By Dax Dasilva, Special to the Globe and Mail
With the challenges facing people of colour at the forefront, The Globe and Mail asked business leaders to reflect on their experience – and what needs to change.
I wrote a letter to Lightspeeders on Tuesday June 2 [addressing George Floyd’s murder]. I think it’s a moment where we all collectively felt enough is enough, whether or not it’s in our country. We don’t want that to happen in our society. That is a collective agreement and the way we move forward has to be framed with the understanding that it cannot be repeated.
I haven’t experienced [discrimination] directly. I don’t know if there were opportunities or investors that passed on us because of those reasons. I think sometimes these things are not visible. And I think for that reason we can’t just decide that there is no systemic racism. We have to be active in our education of our young people and of our society. Sometimes these biases are unconscious. But they do drive behaviour and they do close off opportunities to people, and they do make some people feel like “the other.” I think that every person of colour, every person that’s a minority, probably has direct experiences they will never know happened, when a door was closed for them or a person behaved in a certain way.

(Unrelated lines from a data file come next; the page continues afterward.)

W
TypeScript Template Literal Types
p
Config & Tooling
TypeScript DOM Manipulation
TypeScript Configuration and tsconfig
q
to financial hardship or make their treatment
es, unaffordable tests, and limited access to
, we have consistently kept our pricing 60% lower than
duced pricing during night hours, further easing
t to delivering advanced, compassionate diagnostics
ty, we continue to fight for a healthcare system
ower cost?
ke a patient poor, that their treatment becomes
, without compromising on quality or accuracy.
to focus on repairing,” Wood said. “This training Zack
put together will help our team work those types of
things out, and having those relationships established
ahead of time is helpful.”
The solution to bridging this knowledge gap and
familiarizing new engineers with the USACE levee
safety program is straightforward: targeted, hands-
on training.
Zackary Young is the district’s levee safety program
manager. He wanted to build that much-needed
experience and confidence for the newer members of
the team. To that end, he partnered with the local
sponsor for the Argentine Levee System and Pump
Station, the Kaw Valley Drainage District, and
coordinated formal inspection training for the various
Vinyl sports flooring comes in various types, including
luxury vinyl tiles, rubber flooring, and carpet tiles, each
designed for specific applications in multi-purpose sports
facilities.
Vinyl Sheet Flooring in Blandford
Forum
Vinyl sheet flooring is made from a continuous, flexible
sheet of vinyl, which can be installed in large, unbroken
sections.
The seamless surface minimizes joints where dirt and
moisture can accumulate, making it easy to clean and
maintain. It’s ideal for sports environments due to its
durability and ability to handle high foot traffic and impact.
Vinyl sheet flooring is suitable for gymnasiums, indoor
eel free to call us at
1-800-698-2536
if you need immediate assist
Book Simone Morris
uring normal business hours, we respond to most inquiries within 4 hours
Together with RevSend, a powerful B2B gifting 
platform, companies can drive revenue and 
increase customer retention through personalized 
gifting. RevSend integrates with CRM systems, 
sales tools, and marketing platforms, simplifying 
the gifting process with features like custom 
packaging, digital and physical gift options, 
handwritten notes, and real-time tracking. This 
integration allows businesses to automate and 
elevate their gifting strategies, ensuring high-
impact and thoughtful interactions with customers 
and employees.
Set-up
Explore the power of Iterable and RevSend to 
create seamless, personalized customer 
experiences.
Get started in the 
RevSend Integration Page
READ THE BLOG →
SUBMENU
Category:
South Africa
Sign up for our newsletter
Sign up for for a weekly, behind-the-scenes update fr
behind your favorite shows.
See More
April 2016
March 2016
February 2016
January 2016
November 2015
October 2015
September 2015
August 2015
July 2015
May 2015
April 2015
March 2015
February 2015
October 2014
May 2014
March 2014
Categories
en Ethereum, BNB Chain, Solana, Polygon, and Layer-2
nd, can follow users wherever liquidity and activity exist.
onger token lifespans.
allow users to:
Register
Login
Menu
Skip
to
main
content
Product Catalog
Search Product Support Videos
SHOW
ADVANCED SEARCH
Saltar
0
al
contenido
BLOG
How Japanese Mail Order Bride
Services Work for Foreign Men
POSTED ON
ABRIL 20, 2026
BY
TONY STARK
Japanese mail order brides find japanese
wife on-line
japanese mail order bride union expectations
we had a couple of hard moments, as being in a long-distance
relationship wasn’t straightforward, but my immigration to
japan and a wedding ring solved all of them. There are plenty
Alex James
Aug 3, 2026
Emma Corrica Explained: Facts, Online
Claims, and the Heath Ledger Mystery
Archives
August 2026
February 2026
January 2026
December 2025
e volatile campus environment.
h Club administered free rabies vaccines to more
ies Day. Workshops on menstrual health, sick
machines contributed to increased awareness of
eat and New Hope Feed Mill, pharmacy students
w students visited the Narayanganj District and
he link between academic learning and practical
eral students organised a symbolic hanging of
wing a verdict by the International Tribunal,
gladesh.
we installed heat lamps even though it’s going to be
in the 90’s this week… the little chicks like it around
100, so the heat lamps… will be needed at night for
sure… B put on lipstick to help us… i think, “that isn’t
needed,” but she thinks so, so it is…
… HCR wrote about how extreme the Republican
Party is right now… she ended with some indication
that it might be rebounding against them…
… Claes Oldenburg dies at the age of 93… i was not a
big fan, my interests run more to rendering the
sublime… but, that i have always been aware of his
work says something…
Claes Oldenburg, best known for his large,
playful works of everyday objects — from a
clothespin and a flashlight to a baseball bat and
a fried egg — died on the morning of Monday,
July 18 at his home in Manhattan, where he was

As a society we have to be active when it comes to standing up against those behaviours.
Being a Lightspeeder is a commitment to the values of diversity and inclusivity (D&I) in our workplace and how we build our team. It’s also a commitment to equality. D&I has been part of our DNA from the early days; the team at the very beginning was all part of the LGBTQ community. It wasn’t a specific goal, it was just an ethos in how we wanted to build the company. Often tech companies don’t have the kind of diversity we see reflected in our society.
At every stage of our growth we have to measure whether we are living up to those ideals. I sometimes feel that our own employees expect the highest of ideals from Lightspeed, it’s part of the reason they joined. But it requires an ongoing commitment. It takes work to create seats at the table for diverse perspectives and voices. We’re proud of our record on D&I, but we need formalized [policies] around it. We just finished our first D&I survey. I was personally very surprised by some of the numbers. The number of employees who identified as LGBTQ+ (16.8 per cent) was two to three times higher than other tech companies. Our new People and Culture team is a big focus and will formalize some of the things we believe in. It starts with a survey.
And as we bring in acquisitions, it’s important to understand what’s becoming part of the company. Is there work that we have to do to make sure that they understand the culture they’re joining and the values we ascribe to? Company culture comes from the top. People throughout the company will use you as a model of behaviour for how they treat one another. There can be an owner for it as you build policy but the buck should stop with the CEO, who is the keeper of the values of the company. Just imagine if we had a D&I chief and those concerns only got raised to that person and the CEO didn’t really know what was going on throughout the organization. If that person doesn’t have regular meetings with the CEO then that is tokenism, it is a meaningless function. The CEO has to be quite involved in order to really move the needle.
Dax Dasilva is CEO of Montreal retail and hospitality point of sale software provider Lightspeed POS Inc., founder of Never Apart, a local cultural centre dedicated to social change and spiritual awareness, and author of Age of Union, a 2019 book that calls on people to become “changemakers.” He is also one of the few openly gay CEOs in corporate Canada.